-- Begin Document --
Building the Herd – Joe Baird

#15 Joe Baird

Position: Defence

Born: Southampton, Hampshire

Announced as signed: Bison website, 18th June

(c) 5 Hole Photography

(c) 5 Hole Photography

Bison head coach Doug Sheppard gave the Basingstoke fans a double dose of delight this week with the signing of two defencemen, the first of these being the return of veteran blueliner Joe Baird.

Having made 1 appearance for the Beavers in the 1994/95 season, the Southampton born Baird enters his 9th season as a part of hockey in Basingstoke and his 21st in senior hockey.

A product of the Basingstoke junior system, Joe made fleeting appearances with the senior side in the BHL and Superleague. After a productive 97/98 campaign with the Buffalo in what was ED1 (now NIHL), Joe earned a full time roster spot with the Bison on their entry into the British National League in 1998. Joe remained part of the roster through till 2002 and famously scored in both Benson and Hedges Plate finals as the Bison notched back to back wins in the competition and were the last winners.

2002 saw Joe move away from Basingstoke and the start of his time in the EPL with the Wightlink Raiders. After 47 points in just over 100 appearances for the Isle of Wight, Joe moved to Bracknell for the start of the 2005/06 season. 4 successful years with the Bees were punctuated with the 2006/07 league and playoff double under then coach Ryan Aldridge where Joe played 179 games for the Hive based side.

Baird was to team up with Aldridge when he signed for Swindon to start 2009/10. 4 years with the Wildcats yielded 180 appearances and Baird became a popular player in Wiltshire though his last 2 seasons at The Link were hampered by injury.

It was something of a surprise for many when Doug Sheppard signed him in Basingstoke at the start of last season, many pointing towards the signing as further evidence of a presumed low finish for the Herd. Sheppard however instantly gave Baird an alternate captain’s letter on his jersey and Baird quietly went about his work. Arguably one of the Bison’s unsung heroes of the season, Baird tallied 11 points in 54 games and 140 PIMs, his highest season total since winning the EPL with Bracknell. Baird’s season will likely best be remembered for a moment of history repeating itself when he scored the Bison’s 3rd goal in the playoff final win over Manchester Phoenix. He also celebrated his 500th EPL appearance during the season, the second Bison player to do so after Michael Wales.

Joe also represented Great Britain 9 times at under 18 level and 8 times at under 20s where he tallied 2 points.

I’ll start with a story; it’s the morning of Sunday 6th April 2014 and I’m sitting in the front room of The Windmill pub in Coventry surrounded by a variety of people and wires as Ben Knight hosts a live edition of the Phoenix Podcast. As Ben’s a true professional, the show is running late and the topic of conversation has turned to the previous day’s events and the Bison’s win over Guildford in the playoff semi final. Someone’s mentioned Nicky Chinn’s performance and before I give Ben the chance to move on, I interrupt because I needed to talk about Joe Baird. I needed to mention that whilst Chinn grabbed the headlines for “that goal”, Baird’s performance had been outstanding and when the Bison had looked shaky, Joe remained unshaken. Not only did I manage to briefly hijack the show down that route but someone (who shall remain nameless…unless you dig out the podcast recording) who readily admitted they didn’t like him as a player was forced to admit the quality of Joe’s play on that day was brilliant.
-- End Document --
#### What to do
[1] In the Joe Baird profile, which Bison player reached 500 EPL appearances before Baird did?
[2] Copy everything in the Joe Baird profile from "2002 saw Joe" down to "hampered by injury.", word for word.
[3] Go on with the Joe Baird profile, starting after its last sentence.
-- Begin Information shown --
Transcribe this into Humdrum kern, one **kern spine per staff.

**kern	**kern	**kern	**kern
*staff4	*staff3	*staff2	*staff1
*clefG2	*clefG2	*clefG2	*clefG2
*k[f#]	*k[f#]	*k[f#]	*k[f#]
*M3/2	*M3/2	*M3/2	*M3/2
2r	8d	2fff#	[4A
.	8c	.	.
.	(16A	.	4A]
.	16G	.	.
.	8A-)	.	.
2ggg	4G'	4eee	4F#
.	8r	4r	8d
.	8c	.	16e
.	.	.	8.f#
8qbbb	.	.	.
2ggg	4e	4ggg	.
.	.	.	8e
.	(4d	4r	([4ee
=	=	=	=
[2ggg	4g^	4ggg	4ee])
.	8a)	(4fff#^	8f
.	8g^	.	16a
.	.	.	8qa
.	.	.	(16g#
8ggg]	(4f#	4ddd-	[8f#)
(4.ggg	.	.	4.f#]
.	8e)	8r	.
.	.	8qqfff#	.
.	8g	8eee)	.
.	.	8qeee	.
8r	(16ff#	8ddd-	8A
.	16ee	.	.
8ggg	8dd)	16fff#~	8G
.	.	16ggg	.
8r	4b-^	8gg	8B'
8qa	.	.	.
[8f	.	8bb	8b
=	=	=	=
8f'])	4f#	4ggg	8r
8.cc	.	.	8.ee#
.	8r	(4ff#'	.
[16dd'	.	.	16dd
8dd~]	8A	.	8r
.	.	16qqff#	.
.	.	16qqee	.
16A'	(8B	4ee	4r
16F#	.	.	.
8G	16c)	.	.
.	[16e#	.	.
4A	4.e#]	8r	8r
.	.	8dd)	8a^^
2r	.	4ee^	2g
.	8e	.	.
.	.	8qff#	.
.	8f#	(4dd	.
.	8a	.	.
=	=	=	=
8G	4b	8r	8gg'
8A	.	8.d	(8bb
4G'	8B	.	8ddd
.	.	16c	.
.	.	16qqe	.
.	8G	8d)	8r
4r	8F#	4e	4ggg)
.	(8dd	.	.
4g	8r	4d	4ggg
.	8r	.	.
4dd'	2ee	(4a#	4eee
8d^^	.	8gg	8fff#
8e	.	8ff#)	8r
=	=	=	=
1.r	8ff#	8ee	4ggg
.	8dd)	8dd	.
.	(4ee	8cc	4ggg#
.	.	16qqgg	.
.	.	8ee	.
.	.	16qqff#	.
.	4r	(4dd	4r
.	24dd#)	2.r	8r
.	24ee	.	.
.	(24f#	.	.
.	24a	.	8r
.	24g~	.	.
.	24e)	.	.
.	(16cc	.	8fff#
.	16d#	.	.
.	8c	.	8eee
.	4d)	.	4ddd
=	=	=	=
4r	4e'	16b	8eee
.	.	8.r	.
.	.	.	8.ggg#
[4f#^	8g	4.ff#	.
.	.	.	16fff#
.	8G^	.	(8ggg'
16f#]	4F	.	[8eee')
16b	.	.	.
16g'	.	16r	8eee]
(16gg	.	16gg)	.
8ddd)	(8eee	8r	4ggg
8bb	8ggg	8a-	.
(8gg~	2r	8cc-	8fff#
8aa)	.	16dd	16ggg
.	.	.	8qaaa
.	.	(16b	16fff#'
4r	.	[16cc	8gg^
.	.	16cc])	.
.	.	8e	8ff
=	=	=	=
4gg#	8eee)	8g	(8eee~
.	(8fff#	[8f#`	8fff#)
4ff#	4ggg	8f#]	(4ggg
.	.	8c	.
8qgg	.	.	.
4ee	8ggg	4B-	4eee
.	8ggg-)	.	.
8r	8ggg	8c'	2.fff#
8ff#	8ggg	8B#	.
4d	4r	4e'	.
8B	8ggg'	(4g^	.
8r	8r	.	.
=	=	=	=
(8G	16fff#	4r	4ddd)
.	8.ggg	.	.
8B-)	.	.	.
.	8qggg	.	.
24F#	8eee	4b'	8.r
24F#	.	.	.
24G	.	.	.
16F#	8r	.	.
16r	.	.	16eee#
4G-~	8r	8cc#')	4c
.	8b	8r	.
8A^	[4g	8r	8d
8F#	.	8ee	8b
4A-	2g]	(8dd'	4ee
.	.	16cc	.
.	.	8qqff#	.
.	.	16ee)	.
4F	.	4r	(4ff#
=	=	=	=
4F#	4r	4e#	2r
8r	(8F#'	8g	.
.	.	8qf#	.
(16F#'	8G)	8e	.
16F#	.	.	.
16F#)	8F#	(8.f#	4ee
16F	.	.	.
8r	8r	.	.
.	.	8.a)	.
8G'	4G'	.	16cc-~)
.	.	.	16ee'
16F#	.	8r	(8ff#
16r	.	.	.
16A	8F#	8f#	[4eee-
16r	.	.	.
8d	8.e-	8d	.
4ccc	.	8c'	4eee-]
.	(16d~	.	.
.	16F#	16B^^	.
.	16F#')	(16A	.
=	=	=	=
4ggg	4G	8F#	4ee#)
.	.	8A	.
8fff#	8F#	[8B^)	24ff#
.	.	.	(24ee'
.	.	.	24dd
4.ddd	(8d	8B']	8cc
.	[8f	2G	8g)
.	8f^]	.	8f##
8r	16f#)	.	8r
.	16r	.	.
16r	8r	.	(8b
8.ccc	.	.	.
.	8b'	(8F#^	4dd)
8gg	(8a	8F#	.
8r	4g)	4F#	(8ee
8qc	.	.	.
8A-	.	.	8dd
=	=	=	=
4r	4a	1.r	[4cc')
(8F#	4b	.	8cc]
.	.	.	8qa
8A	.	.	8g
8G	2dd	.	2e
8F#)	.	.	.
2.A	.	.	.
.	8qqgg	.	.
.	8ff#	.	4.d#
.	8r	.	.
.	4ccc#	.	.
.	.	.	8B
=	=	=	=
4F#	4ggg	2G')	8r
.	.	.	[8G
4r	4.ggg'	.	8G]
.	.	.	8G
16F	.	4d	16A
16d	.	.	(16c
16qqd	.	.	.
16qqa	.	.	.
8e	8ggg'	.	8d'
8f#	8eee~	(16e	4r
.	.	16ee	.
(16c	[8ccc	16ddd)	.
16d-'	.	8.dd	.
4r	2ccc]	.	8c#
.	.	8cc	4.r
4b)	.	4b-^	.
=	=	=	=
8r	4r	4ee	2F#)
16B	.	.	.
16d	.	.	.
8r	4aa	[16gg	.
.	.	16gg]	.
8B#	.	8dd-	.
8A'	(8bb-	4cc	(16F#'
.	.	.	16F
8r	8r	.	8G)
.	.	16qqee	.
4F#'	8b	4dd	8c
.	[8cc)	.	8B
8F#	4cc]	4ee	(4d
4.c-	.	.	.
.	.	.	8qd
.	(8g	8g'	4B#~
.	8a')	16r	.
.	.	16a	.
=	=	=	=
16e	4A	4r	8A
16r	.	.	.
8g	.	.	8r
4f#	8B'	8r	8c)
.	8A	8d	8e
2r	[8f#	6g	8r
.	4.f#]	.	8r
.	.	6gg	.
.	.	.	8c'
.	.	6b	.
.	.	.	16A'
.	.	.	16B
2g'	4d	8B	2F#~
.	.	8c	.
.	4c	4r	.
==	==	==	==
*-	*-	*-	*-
-- End Information shown --
#### Answers for the exercise
[1] Michael Wales

[2]
2002 saw Joe move away from Basingstoke and the start of his time in the EPL with the Wightlink Raiders. After 47 points in just over 100 appearances for the Isle of Wight, Joe moved to Bracknell for the start of the 2005/06 season. 4 successful years with the Bees were punctuated with the 2006/07 league and playoff double under then coach Ryan Aldridge where Joe played 179 games for the Hive based side.

Baird was to team up with Aldridge when he signed for Swindon to start 2009/10. 4 years with the Wildcats yielded 180 appearances and Baird became a popular player in Wiltshire though his last 2 seasons at The Link were hampered by injury.

[3]
Everyone will talk about Joe’s goal in the final and rightly so; the habit he has of scoring in big finals for Basingstoke is an interesting anomaly and it was a much needed goal but that semi final stands out for me as a performance that should be talked about but probably won’t.

It’s the curse of the way Joe plays the game in some ways. Permanently solid, low risk, low fuss and thus he doesn’t stand out. Your eyes are drawn to the booming(ish) shot and size of Vantroba or the versatility and quality of Reynolds. Joe Baird has really good positioning, hits well and plays really good outlet passes from the zone and thus doesn’t get the plaudits, not that he really cares.

Some argued that he takes unneeded penalties at times, there’s probably an argument to be made there as he didn’t get 140 penalty minutes by fighting. The joke for many was if Joe would get a hooking call but when. It’s true as well that Joe’s not the fastest guy out there and occasionally, you tug a guy back and you get called. Sometimes you don’t. It will be interesting to see whether his penalty minutes go up or down across this coming campaign. He certainly won’t be used for fighting if needed (hi Matt Selby) and we await how the officials will decide to call borderline checks.

I kind of understand why people who watch Joe Baird on another team don’t like him. He’s a veteran who plays with a bit of an edge and will do what needs to be done to get an advantage. The benefit of a season of watching him helped my appreciation of him grow from “he’s a role player” to “he’s a needed player”. It’s all well and good saying teams need veteran presence (they do) but Joe’s actually a really good defenceman. People won’t like how he plays, people may not even notice he is there at times. All that means is he’s doing his job well. However I do recommend one game where you pay extra attention to him for all the little things that he does. It’s an education in itself.

Welcome back, Joe; all clutch goals are greatly received.